217 The complexities need not be addressed in the appeal because, at the level of how the legislative scheme deals with who is an applicant for a visa (and who must be), I agree with the Minister's submissions that the Act's intention is clear.
218 Section 140 applies to holders of protection visas. By s 140(1), the consequence of cancellation of the visa of a primary applicant is, in certain circumstances, visited upon a person who holds a visa by reason of being a member of the family unit of the primary applicant. Similarly s 140(3) extends cancellation consequences to some children whose parent's visa is cancelled. These provisions reflect the connection the scheme makes between a primary applicant and members of the family unit, and between parent and child. While children secure individual visas, those visas are vulnerable to negative consequences under the Act which affect the primary applicant's or parent's visa.

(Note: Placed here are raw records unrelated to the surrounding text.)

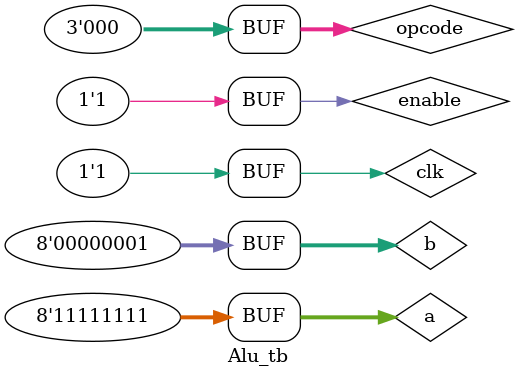
<source format=v>
`define ALU_ADD 3'b000
`define ALU_SUB 3'b001
`define ALU_INC 3'b010
`define ALU_DEC 3'b011
`define ALU_AND 3'b100
`define ALU_OR  3'b101
`define ALU_XOR 3'b110
`define ALU_ADC 3'b111

module Alu(
    input clk,
    input[2:0] opcode,
    input[7:0] a,
    input[7:0] b,
    input enable,
    output [7:0] out,
    output reg carry,
    output reg z
);
    reg [7:0] resultBuffer; 
    reg carryBuffer; 

    always @(posedge clk) begin
        if( enable ) begin
            case (opcode)
                `ALU_ADD: {carry, resultBuffer} = a + b;
                `ALU_ADC: {carry, resultBuffer} = a + b + carry;
                `ALU_SUB: {carry, resultBuffer} = a - b;
                `ALU_INC: {carry, resultBuffer} = a+1;
                `ALU_DEC: {carry, resultBuffer} = a-1;
                `ALU_AND: {carry, resultBuffer} = a&b;
                `ALU_OR: {carry, resultBuffer} = a|b;
                `ALU_XOR: {carry, resultBuffer} = a^b;
                default: resultBuffer = 'hxx;
            endcase
            z = (resultBuffer == 0) ? 1 : 0;
        end
    end

    assign out = (enable) ? resultBuffer : 8'bz;

endmodule


// test bench
module Alu_tb(    
);

    reg clk;
    reg [2:0] opcode;
    reg [7:0] a;
    reg [7:0] b;
    reg enable;
    wire carry;
    wire [7:0] out;
    wire z;

    Alu alu(clk, opcode, a, b, enable, out, carry, z);
    initial begin 
        $display("clk,\topcode,\ta,\t\tb,\t\tenable,\tout,\t\tcarry,\tz"); 
        $monitor("%b,\t%b,\t%b,\t%b,\t%b,\t%b,\t%b,\t%b", clk, opcode, a, b, enable, out, carry, z);

        #1  clk = 0; a=0; b=0;
        #2  clk = 1; a = 5; b=6; opcode=`ALU_ADD; enable=1;
        #3  clk = 0;
        #4  clk = 1; enable=0;
        #5  clk = 0;
        #6  clk = 1; a = 0; b=0; opcode=`ALU_ADD; enable=1;
        #7  clk = 0;
        #8  clk = 1; a = 255; b=1; opcode=`ALU_ADD; enable=1;
        #9  clk = 0;
        #10 clk = 1;

    end


endmodule
</source>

219 So, in my opinion, it is with s 48A(1). The features of the legislative scheme to which I have referred reveal the following:
The legislative intention is that each individual non-citizen must apply for a visa.
The scheme does not differentiate in this requirement between adults and minors, nor between those with and without legal capacity, although it may impose different visa criteria which are, at least, age dependent.
The Act and the Regulations, which are intended to operate together to create a scheme for the grant, refusal and cancellation of visas, facilitate the consideration of visa applications by, and the grant of visas to, members of the family unit of an individual non-citizen identified by the scheme as the primary applicant. While this has some beneficial consequences, in the sense that the existence of family unit criteria enable the grant of visas to non-citizens who may not otherwise qualify for those visas, the scheme also ties the fate of the migration status of members of the family unit to the migration status of the primary applicant, including on some occasions in relation to cancellation of visas.
When the scheme describes a non-citizen as "making" an application, or an application as "made", it uses this language as a way of describing the process required of each non-citizen by s 45.
220 These features mean that, in my opinion, the correct construction of s 48A(1), including the phrase "made an application", is that it is intended to include each non-citizen who has applied for a protection visa, whether alone, or as a member of a family unit.